We humans tend to think that aging is bad. We tend to believe that we lose our beauty, that we become a burden to society, that we get sick, weak, fat and ugly as we mature. But trees don’t think like that! They never stop growing. The more mature they are, the more beautiful they become.
Maria Fernanda Cardoso has always been fascinated by botanical and animal life. The artist began to weave living beings into her work out of nostalgia for her home turf. While completing a Master’s degree in sculpture in the US, Maria, who hails from Bogotá in Colombia, started growing grass in her studio.
Grass escalated to corn and potatoes – all food crops indigenous to her home. Since then, she has investigated all sorts of life forms – frogs, lizards, insects. Some might remember Cardoso’s live performing flea circus.
Beautifully sculptural, bottle trees are indigenous to Australia and incredibly diverse.
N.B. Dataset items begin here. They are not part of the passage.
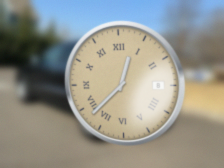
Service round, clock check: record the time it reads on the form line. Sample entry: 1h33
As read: 12h38
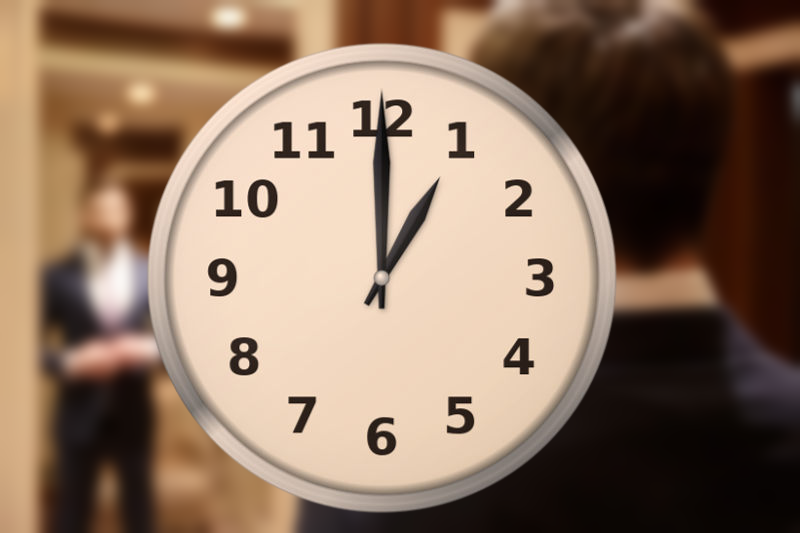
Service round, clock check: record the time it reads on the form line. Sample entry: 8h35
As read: 1h00
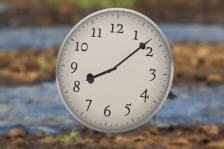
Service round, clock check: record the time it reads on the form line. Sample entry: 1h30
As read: 8h08
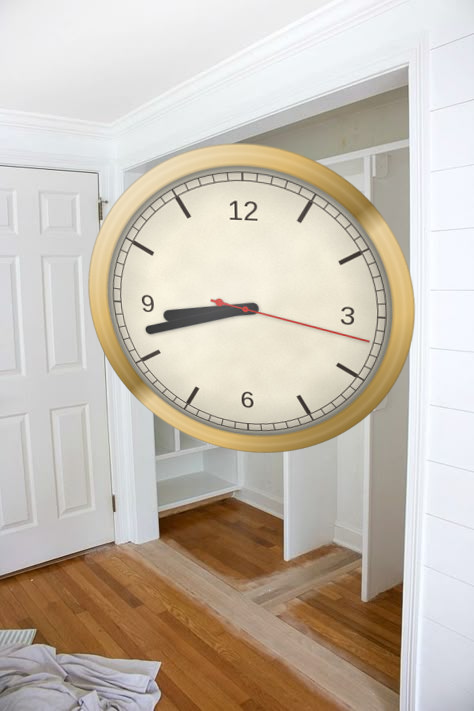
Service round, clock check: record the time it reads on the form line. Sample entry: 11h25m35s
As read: 8h42m17s
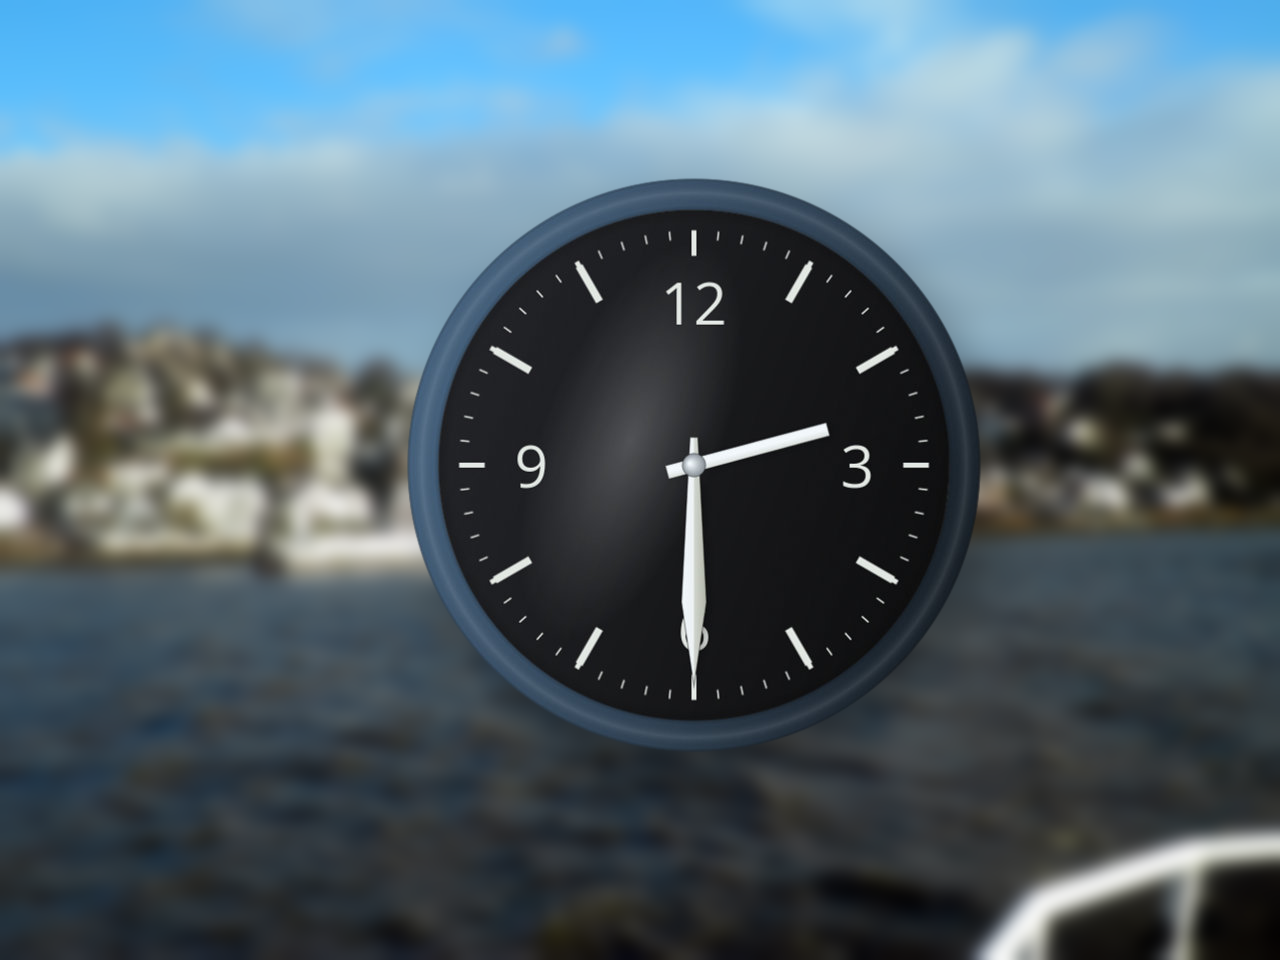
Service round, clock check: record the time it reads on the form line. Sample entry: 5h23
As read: 2h30
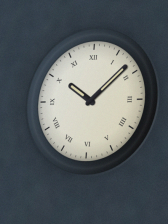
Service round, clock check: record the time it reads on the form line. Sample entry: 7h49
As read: 10h08
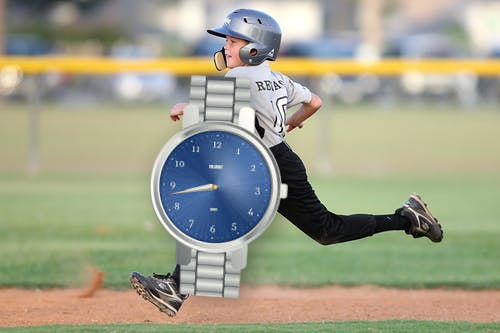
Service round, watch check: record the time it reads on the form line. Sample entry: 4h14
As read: 8h43
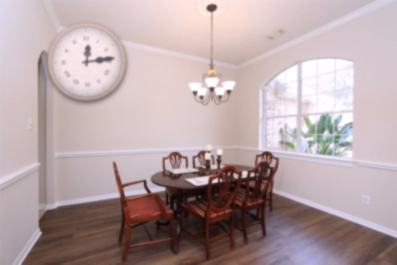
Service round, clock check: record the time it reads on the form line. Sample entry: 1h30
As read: 12h14
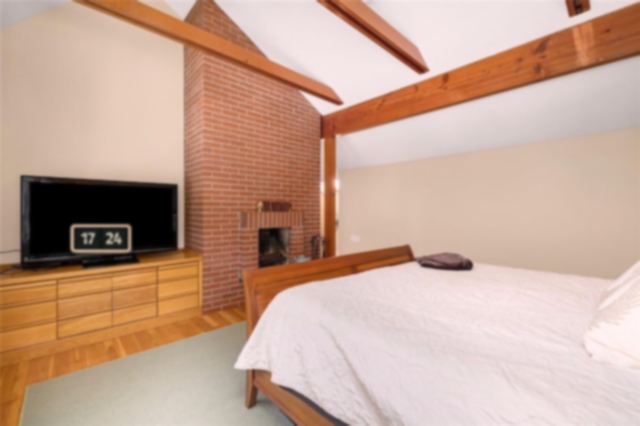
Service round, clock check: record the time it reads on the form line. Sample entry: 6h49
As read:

Emblematic of a dry continent, they were used for millennia by Aboriginal Australians to access water.
Cardoso explains: “The artwork has an educational component: it teaches us about water conservation by an edible Australian native plant. The roots of the bottle tree are delicious. I hope locals become less fearful about exploring food alternatives long known to Aboriginal Australians.
“Part of the brief for the project was to address issues of water management in Green Square. I thought, what could be more physically and formally visible than the shaped trunk of a bottle tree? They expand and contract in times of flood or drought, and they never seem stressed. Not only beautiful, this species has developed a very elegant Australian water management strategy.”
Cardoso hopes that the trees’ unique anthropomorphic forms will help people better connect with them as living creatures, particularly in the ‘artificial’ setting of a city, as well as better understand the concept of growth.

As the trees grow, so will the people of Green Square. A series of celebratory community planting days are planned to encourage local residents to adopt, plant and name bottle trees of all sizes and ages. The trees will double in girth each year, with each expanding centimetre celebrating the ageing together of humans and other species in their shared environment.
A gifted researcher, the artist has taken great care to select the particular species, Brachychiton rupestris: “I like to experiment and observe, so I get direct feedback from whatever subject I’m interested in. I’m very hands-on in my research – especially if it involves digging up dirt! Theory and practice go hand in hand.”
Cardoso has worked with real, live or preserved animals and plants for over two decades. In the past, her Naked Flora (2013), inspired by the ‘father’ of taxonomy Carl Linnaeus, presented a series of macro photographs of flowers with their petals removed to exhibit their ‘reproductive organs’.
“A living artwork can and will connect people to the natural world. It will connect us to other species as well as to the rhythms of nature that we have lost contact with,” she says.